Und selbst diese Punkte müssen noch verfeinert werden, etwa wenn die Frage aufkommt, wie mit false-positiven bzw. false-negativen Fehlern umgegangen werden kann oder ab welcher Treffergenauigkeit der Aussage eine KI überhaupt eingesetzt werden soll oder darf. So wird in den USA eine KI eingesetzt, welche die Rückfallswahrscheinlichkeiten von Straftätern berechnen soll. Damit soll die Justizbehörde bei der Festlegung des Strafmaßes, Kautionen und frühzeitigen Haftentlassungen unterstützt werden. Die Trefferquote der KI ist allerdings nicht eben berauschend: 61% bei geringfügigen Taten und nur 20% der vorhergesagten Rückfälle bei Gewaltverbrechen fanden tatsächlich statt [3]. Noch dazu scheint sie Afroamerikaner zu benachteiligen.
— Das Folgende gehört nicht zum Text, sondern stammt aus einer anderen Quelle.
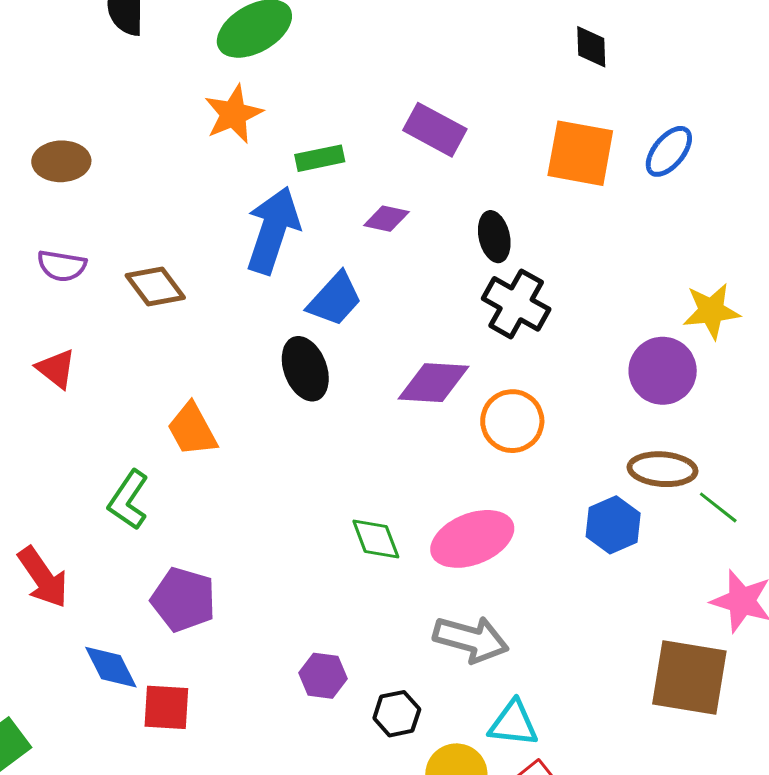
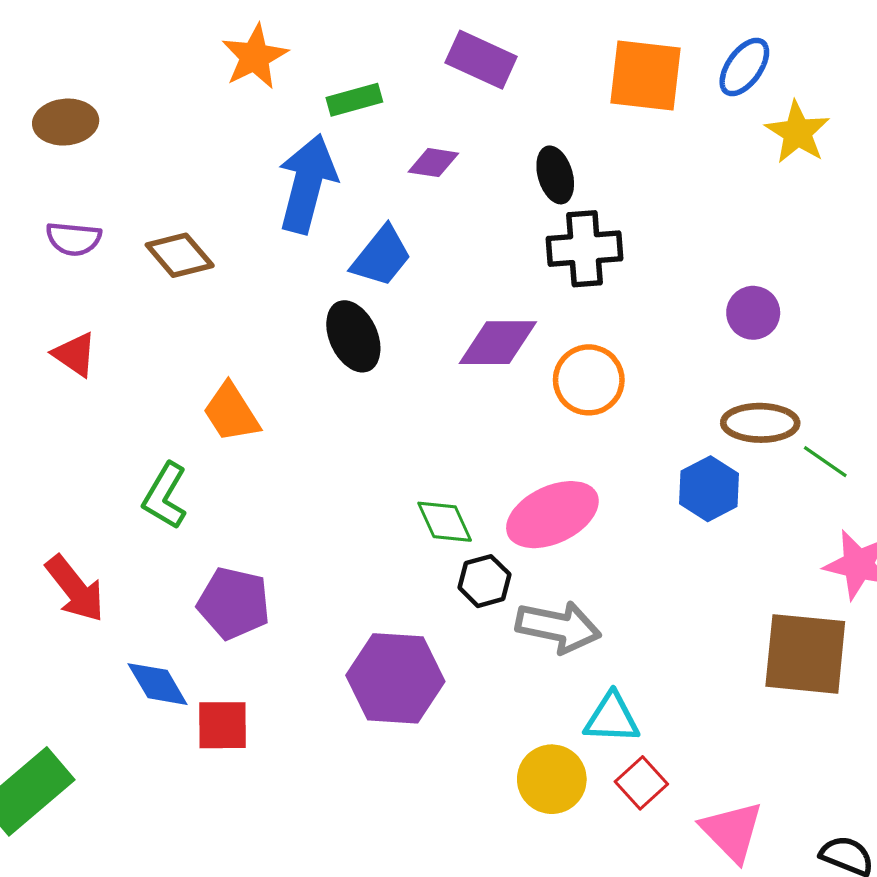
black cross: (516, 304) -> (585, 249), turned -30
yellow star: (711, 311) -> (797, 132), moved, turned -30
purple circle: (663, 371) -> (753, 313), size x0.7
purple hexagon: (323, 676) -> (395, 678), size x1.8
black hexagon: (397, 714) -> (484, 581), moved

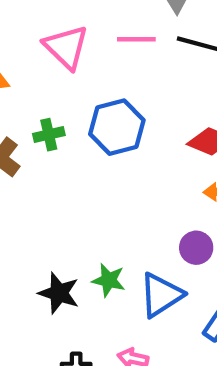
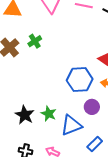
blue hexagon: (117, 127) -> (80, 80), moved
green cross: (49, 135) -> (35, 41), turned -32

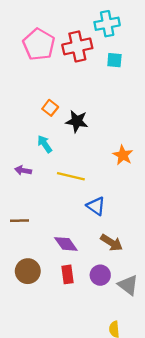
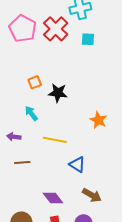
red cross: (77, 46) -> (56, 29), turned -30
orange square: (50, 108) -> (35, 82), turned 32
brown line: (20, 221) -> (22, 163), moved

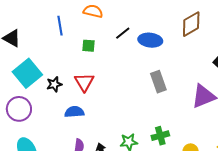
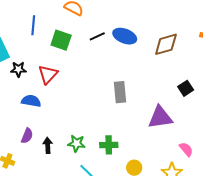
blue line: (60, 26) -> (33, 25), moved
blue ellipse: (150, 40) -> (125, 36), moved
green square: (89, 46) -> (61, 40), size x1.5

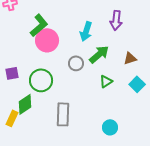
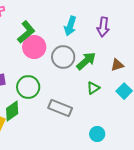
cyan arrow: (86, 31) -> (70, 26), moved
gray circle: (76, 63) -> (63, 57), moved, size x1.5
gray rectangle: (63, 114) -> (60, 108), moved, turned -70

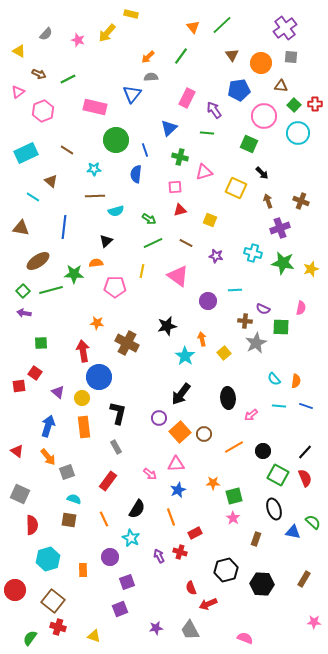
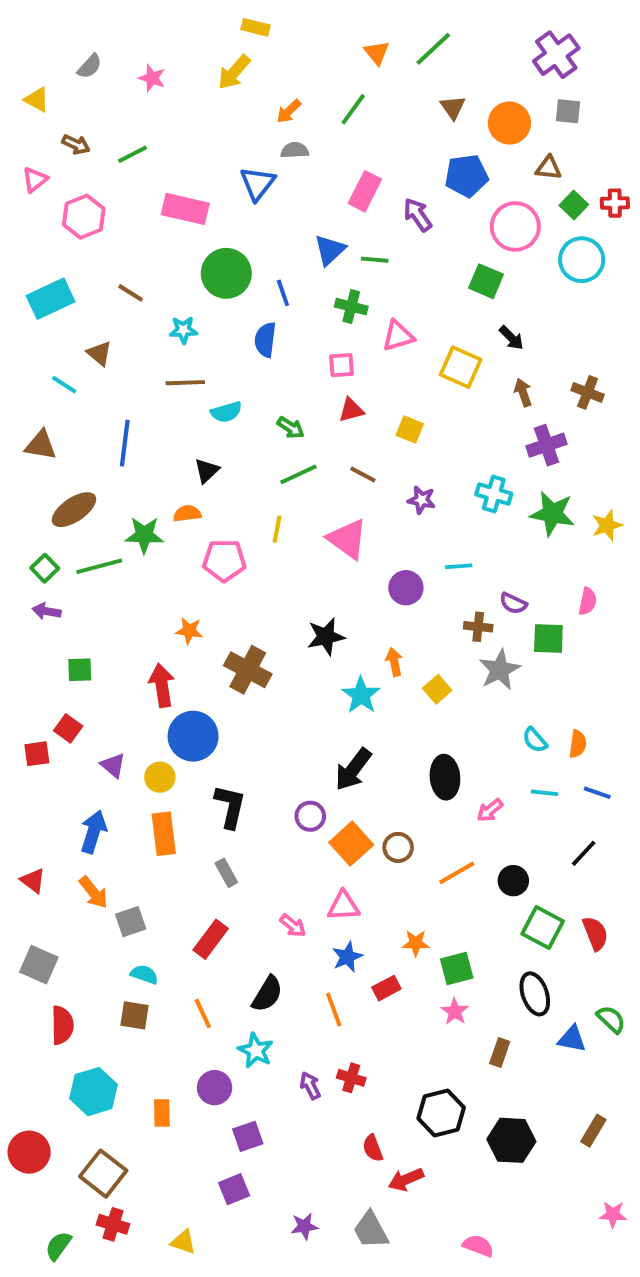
yellow arrow: (107, 33) -> (234, 72), moved
green line: (207, 133) -> (375, 260), moved
black line: (305, 452) -> (584, 853), moved
red rectangle: (195, 533) -> (386, 988), moved

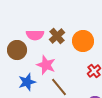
CNIL hat aus den dem Report vorausgegangene Debatten zwei Grundprinzipen erarbeitet, die aus ihrer Sicht die neuen Grundrechte im digitalen Zeitalter bei der Anwendung von Algorithmen darstellen.

  • Prinzip der Loyalität: Bei der Anwendung und Umsetzung von Algorithmen bzw. KI sind nicht nur die persönlichen Interessen (der Entwickler) zu berücksichtigen. Das Interesse aller Betroffenen soll Vorrang haben – der Algorithmus soll „loyal“ gegenüber den (Zwangs-)Nutzern sein und die gesellschaftlichen Folgen der Anwendung berücksichtigt werden.
  • Prinzip der Wachsamkeit/konstanten Bewusstheit: Es geht darum, durch praktische Maßnahmen und Praktiken eine „Mahnwache“ der digitalen Gesellschaft zu sein – und zwar jeder, der an KI beteiligt ist, sei es als Designer, Unternehmer oder Nutzer.

Auch das ISTQB versucht allgemein mit dem Punkt „Ethik“ im Lehrplan auf das Thema einzugehen. Damit befasst sich auch der Artikel meines Kollegen Robert Licen über „Soziale Verantwortung im Softwaretest“.

Somit ergeben sich neue Herausforderungen und Aufgaben die auf die IT und den Test zukommen werden. Auch wenn vieles aus heutiger Sicht noch unwahrscheinlich oder gar unmöglich scheint. Denn wie Niels Bohr (1885-1962), dänischer Physiker und Nobelpreisträger, es bereits formulierte: Alles ist möglich, vorausgesetzt, daß es genügend unvernünftig ist.

 

Fußnoten:

[1] 2016 überführ ein Wachroboter einer Shopping-Mall in Palo Alto ein 16 Monate altes Kind. Das Kind wurde dabei leicht verletzt. Leider gab es mit Autopiloten im Auto bereits tödliche Unfälle.